An enumeration defines a type whose values are one of a fixed set of named constants. The constant names are defined in the current module with the same visibility as the type.

enum ThreatLevel (Green, Blue, Yellow, Orange, Red, Midnight);

private enum SecurityLevel (
    Angel_0A, Archangel_1B,
    Principal_2C, Power_3D,
    Virtue_4E, Domination_5F,
    Throne_6G, Cherubic_7H,
    Seraphic_8X,
);
Enumerations cannot currently be parameterized and do not allow pattern guards.

New Types

newtype declares a distinct type with the same memory representation as an existing type. The new type is not assignment-compatible with the original; only bitcast bridges them.

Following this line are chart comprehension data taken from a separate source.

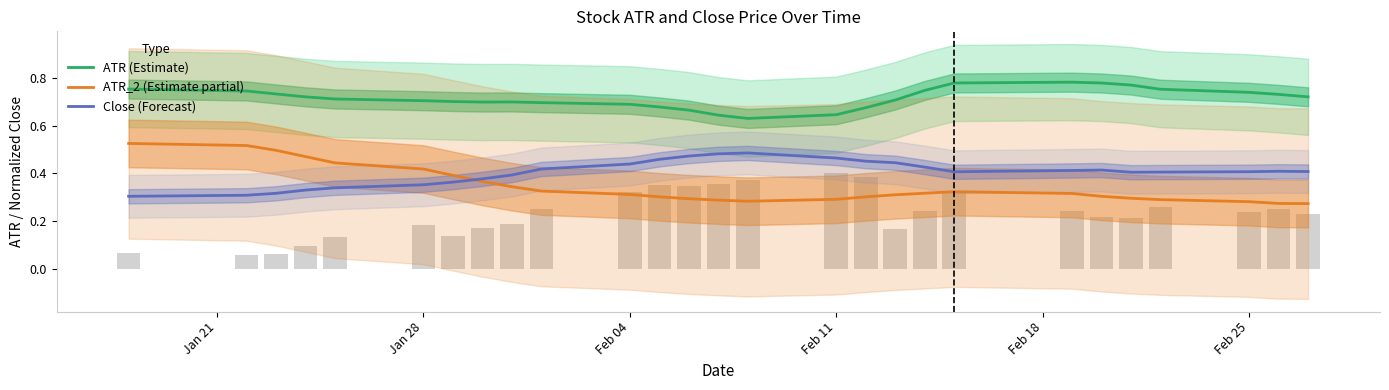

At how many categories does at least one series exceed 0?

27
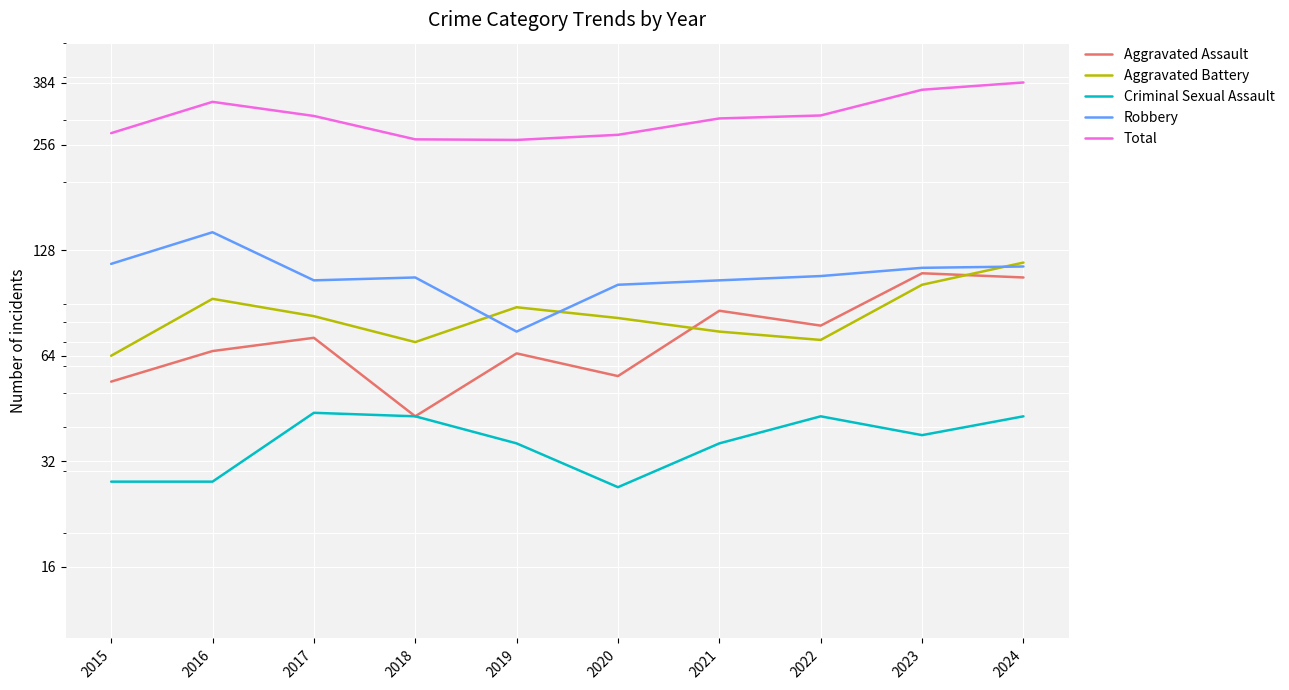

Which has a higher value, 2017 or 2016?

2017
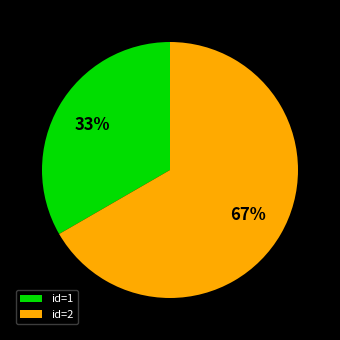

Approximately how many times larger is the value at id=1 compared to id=2?

0.5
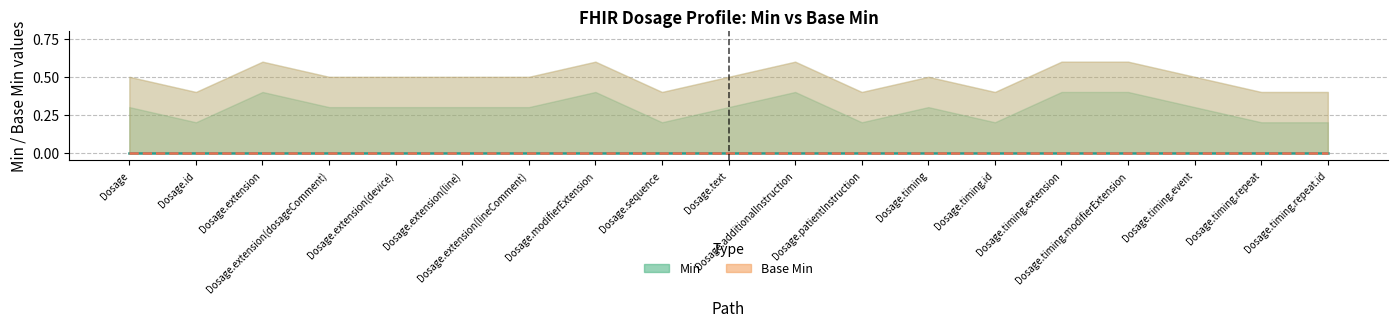

At which label does Min_lower reach its peak?

Dosage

newtype Celsius = Float64;
newtype Fahrenheit = Float64;

// Type-safe: cannot accidentally add Celsius and Fahrenheit
main() {
    var boiling = bitcast(Celsius, Float64(100.0));
    println(Type(boiling));       // Celsius
    println(BaseType(#Celsius));  // Float64
    println(NewType?(Celsius));   // true
}

BaseType (from __primitives__) returns the underlying type. NewType? (from core.types) tests whether a type is a newtype. Both types have the same size and alignment; bitcast converts between them.

Newtypes cannot be parameterized (no pattern guard).

Lambda Types

Lambda types are record-like types that capture values from their enclosing scope. They are created implicitly by the compiler when lambda expressions capture variables: there is no explicit syntax for defining them.